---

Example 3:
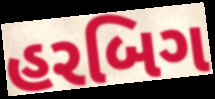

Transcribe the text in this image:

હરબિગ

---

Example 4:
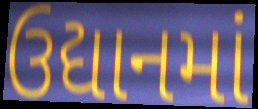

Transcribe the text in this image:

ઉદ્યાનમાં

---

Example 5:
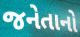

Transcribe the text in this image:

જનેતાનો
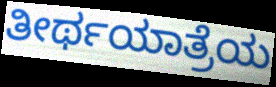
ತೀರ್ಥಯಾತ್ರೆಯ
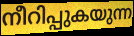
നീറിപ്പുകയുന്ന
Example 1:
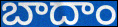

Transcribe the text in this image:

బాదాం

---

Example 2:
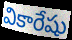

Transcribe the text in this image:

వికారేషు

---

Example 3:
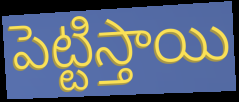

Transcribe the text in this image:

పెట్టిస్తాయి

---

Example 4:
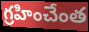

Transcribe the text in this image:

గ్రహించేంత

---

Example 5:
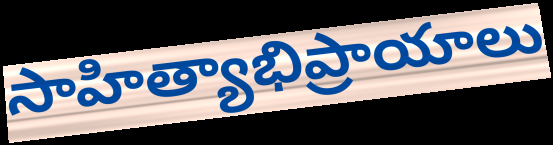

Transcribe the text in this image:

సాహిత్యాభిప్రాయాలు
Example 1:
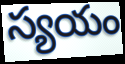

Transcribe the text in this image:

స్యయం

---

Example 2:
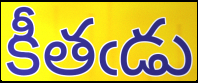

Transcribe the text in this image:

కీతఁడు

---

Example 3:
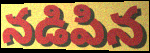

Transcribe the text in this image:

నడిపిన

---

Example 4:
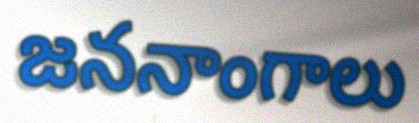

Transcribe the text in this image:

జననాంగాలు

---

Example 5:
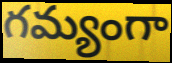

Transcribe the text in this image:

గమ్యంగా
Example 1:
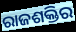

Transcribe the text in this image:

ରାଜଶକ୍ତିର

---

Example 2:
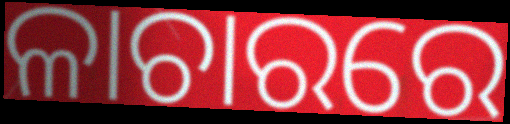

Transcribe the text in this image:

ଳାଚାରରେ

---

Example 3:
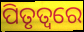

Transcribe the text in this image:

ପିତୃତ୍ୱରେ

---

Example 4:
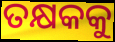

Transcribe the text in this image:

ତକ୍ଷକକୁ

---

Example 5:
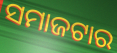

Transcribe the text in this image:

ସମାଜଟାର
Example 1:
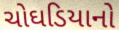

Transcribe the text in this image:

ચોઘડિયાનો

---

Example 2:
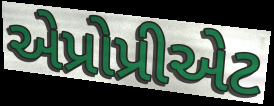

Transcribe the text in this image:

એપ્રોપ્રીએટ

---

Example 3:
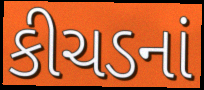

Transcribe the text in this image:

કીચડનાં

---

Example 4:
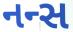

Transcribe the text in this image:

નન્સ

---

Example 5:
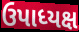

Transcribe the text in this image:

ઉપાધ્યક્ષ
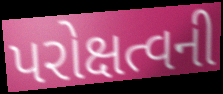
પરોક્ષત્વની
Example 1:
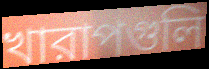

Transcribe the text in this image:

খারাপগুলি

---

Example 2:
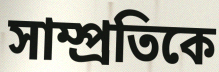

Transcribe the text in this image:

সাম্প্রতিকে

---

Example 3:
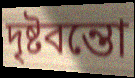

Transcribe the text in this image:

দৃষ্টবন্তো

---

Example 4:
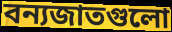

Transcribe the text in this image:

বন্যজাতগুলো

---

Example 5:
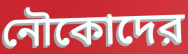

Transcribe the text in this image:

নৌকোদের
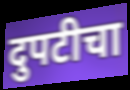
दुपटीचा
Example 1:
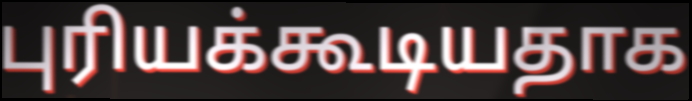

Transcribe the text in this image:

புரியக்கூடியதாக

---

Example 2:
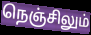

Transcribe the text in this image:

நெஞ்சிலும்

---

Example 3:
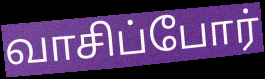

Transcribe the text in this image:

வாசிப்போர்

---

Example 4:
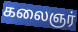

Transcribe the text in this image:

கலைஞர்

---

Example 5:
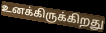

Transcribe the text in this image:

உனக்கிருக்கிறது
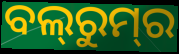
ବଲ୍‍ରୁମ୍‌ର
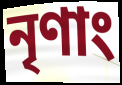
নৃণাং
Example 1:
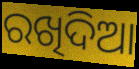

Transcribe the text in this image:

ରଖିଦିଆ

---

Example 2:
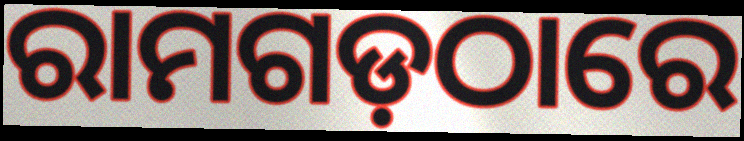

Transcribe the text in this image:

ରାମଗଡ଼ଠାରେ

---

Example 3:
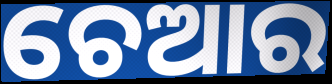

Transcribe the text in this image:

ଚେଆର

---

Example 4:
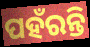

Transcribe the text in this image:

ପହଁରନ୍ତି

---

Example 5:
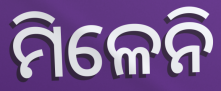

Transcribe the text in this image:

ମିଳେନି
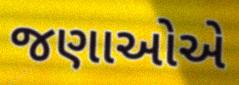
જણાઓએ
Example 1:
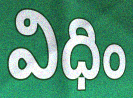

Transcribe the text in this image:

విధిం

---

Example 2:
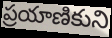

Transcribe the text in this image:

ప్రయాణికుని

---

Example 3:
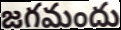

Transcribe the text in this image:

________

◆ What you will do
Return the material above verbatim, minus the pictures.

◆ Result below
---

Example 3:

Transcribe the text in this image:

હરબિગ

---

Example 4:

Transcribe the text in this image:

ઉદ્યાનમાં

---

Example 5:

Transcribe the text in this image:

જનેતાનો
ತೀರ್ಥಯಾತ್ರೆಯ
നീറിപ്പുകയുന്ന
Example 1:

Transcribe the text in this image:

బాదాం

---

Example 2:

Transcribe the text in this image:

వికారేషు

---

Example 3:

Transcribe the text in this image:

పెట్టిస్తాయి

---

Example 4:

Transcribe the text in this image:

గ్రహించేంత

---

Example 5:

Transcribe the text in this image:

సాహిత్యాభిప్రాయాలు
Example 1:

Transcribe the text in this image:

స్యయం

---

Example 2:

Transcribe the text in this image:

కీతఁడు

---

Example 3:

Transcribe the text in this image:

నడిపిన

---

Example 4:

Transcribe the text in this image:

జననాంగాలు

---

Example 5:

Transcribe the text in this image:

గమ్యంగా
Example 1:

Transcribe the text in this image:

ରାଜଶକ୍ତିର

---

Example 2:

Transcribe the text in this image:

ଳାଚାରରେ

---

Example 3:

Transcribe the text in this image:

ପିତୃତ୍ୱରେ

---

Example 4:

Transcribe the text in this image:

ତକ୍ଷକକୁ

---

Example 5:

Transcribe the text in this image:

ସମାଜଟାର
Example 1:

Transcribe the text in this image:

ચોઘડિયાનો

---

Example 2:

Transcribe the text in this image:

એપ્રોપ્રીએટ

---

Example 3:

Transcribe the text in this image:

કીચડનાં

---

Example 4:

Transcribe the text in this image:

નન્સ

---

Example 5:

Transcribe the text in this image:

ઉપાધ્યક્ષ
પરોક્ષત્વની
Example 1:

Transcribe the text in this image:

খারাপগুলি

---

Example 2:

Transcribe the text in this image:

সাম্প্রতিকে

---

Example 3:

Transcribe the text in this image:

দৃষ্টবন্তো

---

Example 4:

Transcribe the text in this image:

বন্যজাতগুলো

---

Example 5:

Transcribe the text in this image:

নৌকোদের
दुपटीचा
Example 1:

Transcribe the text in this image:

புரியக்கூடியதாக

---

Example 2:

Transcribe the text in this image:

நெஞ்சிலும்

---

Example 3:

Transcribe the text in this image:

வாசிப்போர்

---

Example 4:

Transcribe the text in this image:

கலைஞர்

---

Example 5:

Transcribe the text in this image:

உனக்கிருக்கிறது
ବଲ୍‍ରୁମ୍‌ର
নৃণাং
Example 1:

Transcribe the text in this image:

ରଖିଦିଆ

---

Example 2:

Transcribe the text in this image:

ରାମଗଡ଼ଠାରେ

---

Example 3:

Transcribe the text in this image:

ଚେଆର

---

Example 4:

Transcribe the text in this image:

ପହଁରନ୍ତି

---

Example 5:

Transcribe the text in this image:

ମିଳେନି
જણાઓએ
Example 1:

Transcribe the text in this image:

విధిం

---

Example 2:

Transcribe the text in this image:

ప్రయాణికుని

---

Example 3:

Transcribe the text in this image:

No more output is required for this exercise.